In B cells, miR-125b inhibits differentiation of germinal center B cells into plasma cells and does so via repression of the transcription factors IRF4 and BLIMP1 (19, 22). Recently, IRF4 was shown in B cell lines to regulate levels of BIC/miR-155, an interaction that might be important in leukemic transformation (23). IRF4, a member of the IFN response factor family of transcription factors, also has important functions in macrophages where it acts as an inhibitor of the inflammatory response (20, 21). We demonstrate in this study that IRF4 is a target of miR-125b and that IRF4 knockdown mimics the miR-125b–mediated activation phenotype in macrophages. Thus, miR-125b’s ability to potentiate macrophage activation is consistent with previously demonstrated roles of its target, IRF4, to inhibit macrophage proinflammatory pathways (24).
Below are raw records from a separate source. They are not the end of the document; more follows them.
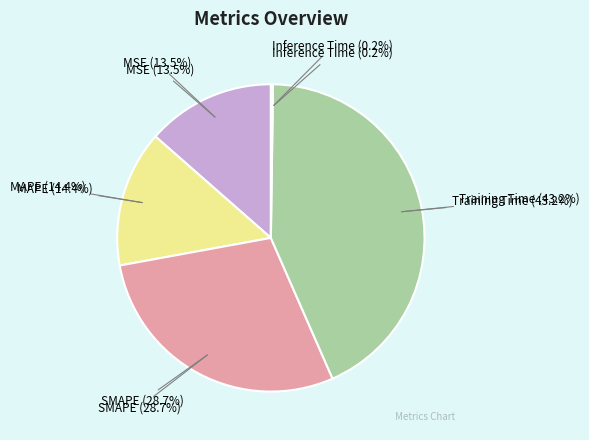

Which category has the biggest portion of the pie?

Training Time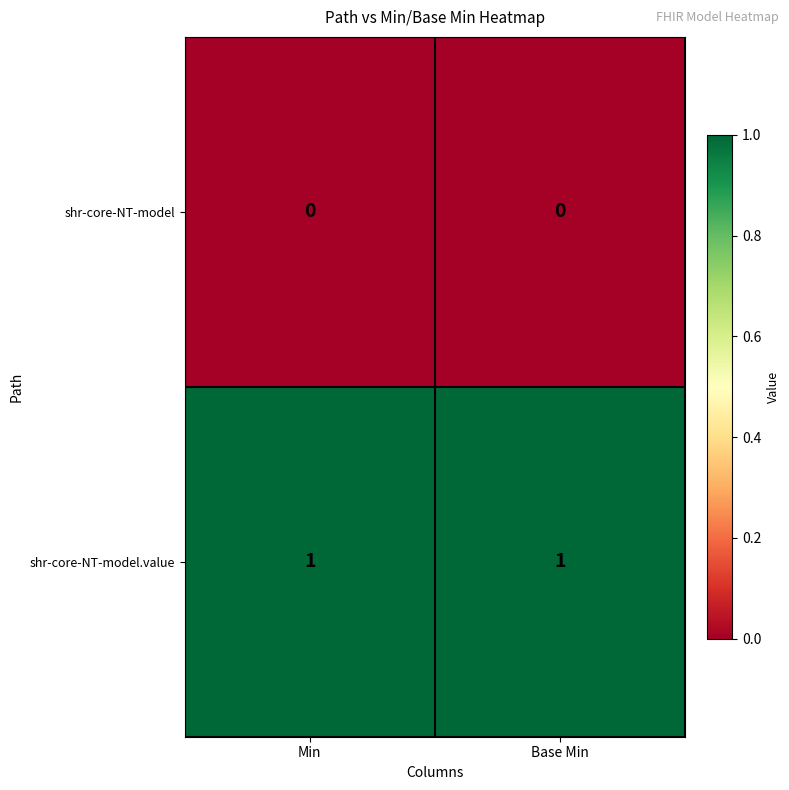

Reading left to right, what are all the values shown in this chart?

shr-core-NT-model: 0	0
shr-core-NT-model.value: 1	1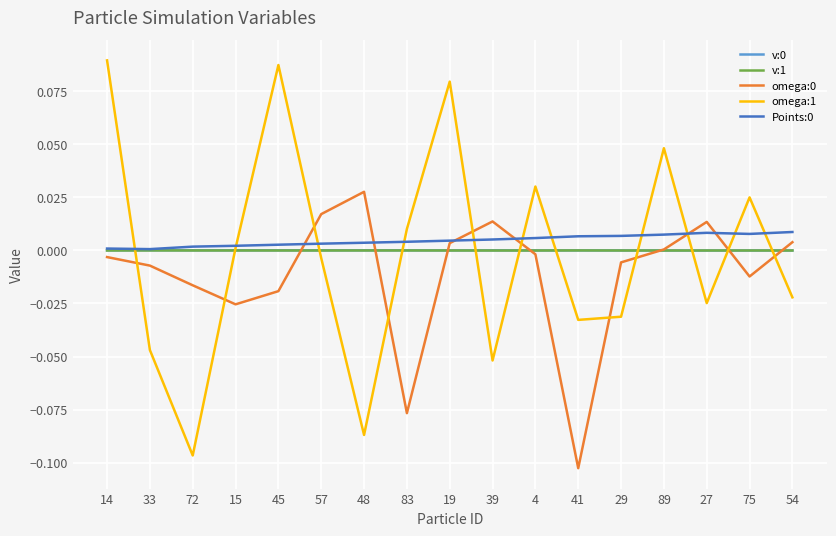

Where do omega:1 and omega:0 first cross each other?

14 and 33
miR-125b is upregulated in certain leukemias and downregulated in many nonhematopoietic solid cancers (12, 25–35). We have shown in this study that increased miR-125b expression in tumor macrophages slows tumor growth. Our data suggest that supplementing tumor macrophages with miR-125b may be a useful strategy for treating certain cancers. Future studies should aim to better understand the physiological and pathological mechanisms underlying control of miR-125b expression in macrophages.

We thank Lili Yang for providing the OVA TCR-transgenic mice and the EL4-Fluc cell line.

K.D.T. is an employee at Regulus Therapeutics. D.B. is a scientific advisor to Regulus Therapeutics. The other authors have no financial conflicts of interest.